EXERCISE GOAL ->
The records are to be repeated exactly, and any images in them are to be dropped.
* * * *
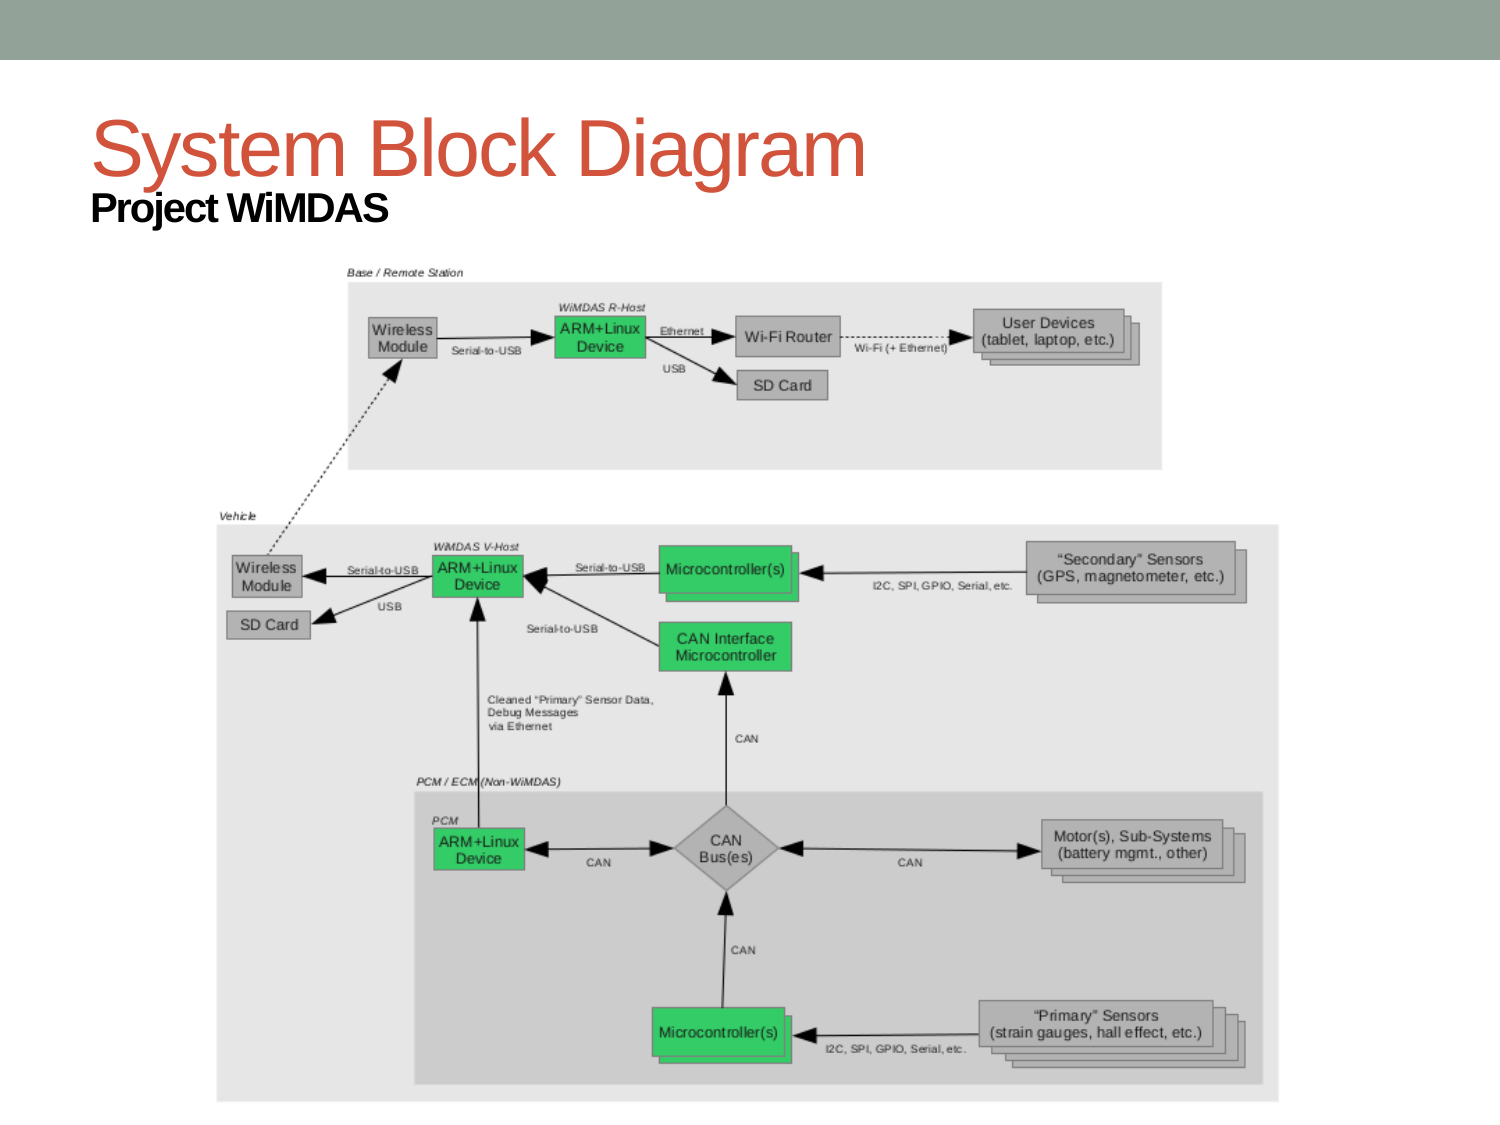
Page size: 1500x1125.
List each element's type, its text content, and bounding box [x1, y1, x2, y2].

text_box Project WiMDAS [74, 149, 1425, 263]
title System Block Diagram [75, 87, 1425, 149]
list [193, 249, 1307, 1117]
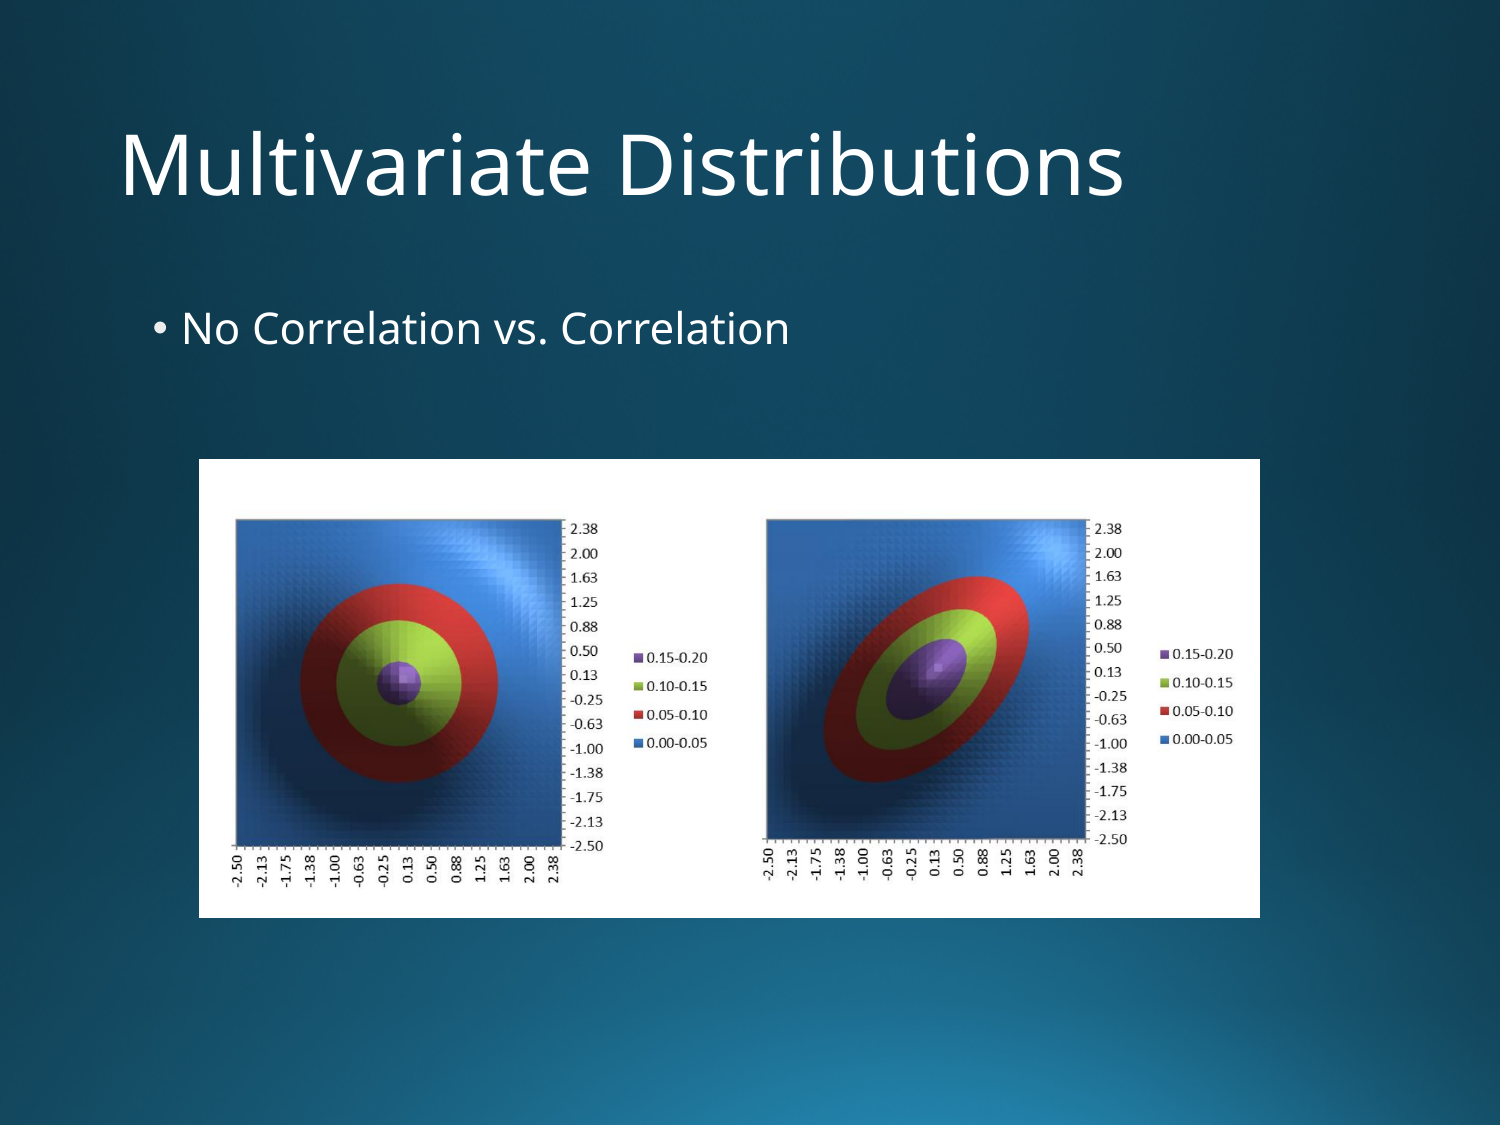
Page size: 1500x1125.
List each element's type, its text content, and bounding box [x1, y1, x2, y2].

picture [0, 0, 1500, 1125]
title Multivariate Distributions [103, 59, 1397, 278]
list No Correlation vs. Correlation [137, 299, 1397, 1014]
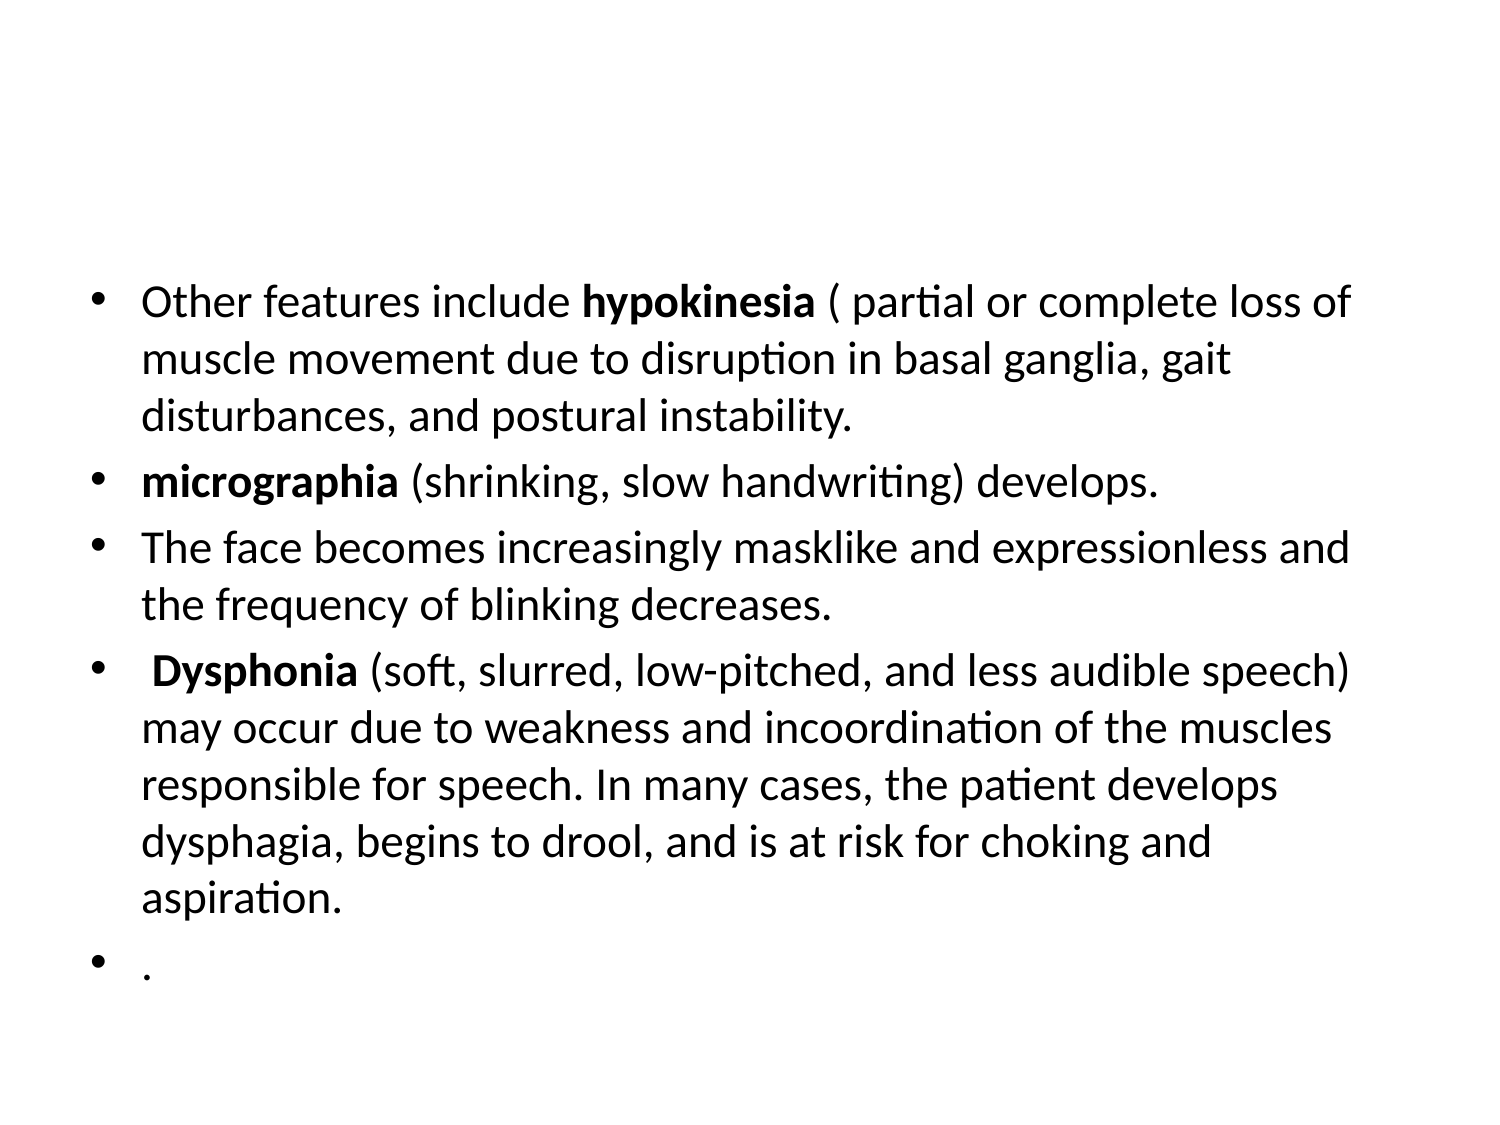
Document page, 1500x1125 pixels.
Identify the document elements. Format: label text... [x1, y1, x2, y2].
* * * *
SOLUTION BELOW ->
Page size: 1500x1125.
List each element's type, its text content, and bounding box [x1, y1, x2, y2].

text_box Project WiMDAS [74, 149, 1425, 263]
title System Block Diagram [75, 87, 1425, 149]
list [193, 249, 1307, 1117]
Page size: 1500x1125.
List each element's type, its text content, and bounding box [x1, y1, x2, y2].

picture [0, 0, 1500, 1125]
title Multivariate Distributions [103, 59, 1397, 278]
list No Correlation vs. Correlation [137, 299, 1397, 1014]
Document page, 1500x1125 pixels.
Identify the document elements. Format: label text... [x1, y1, x2, y2].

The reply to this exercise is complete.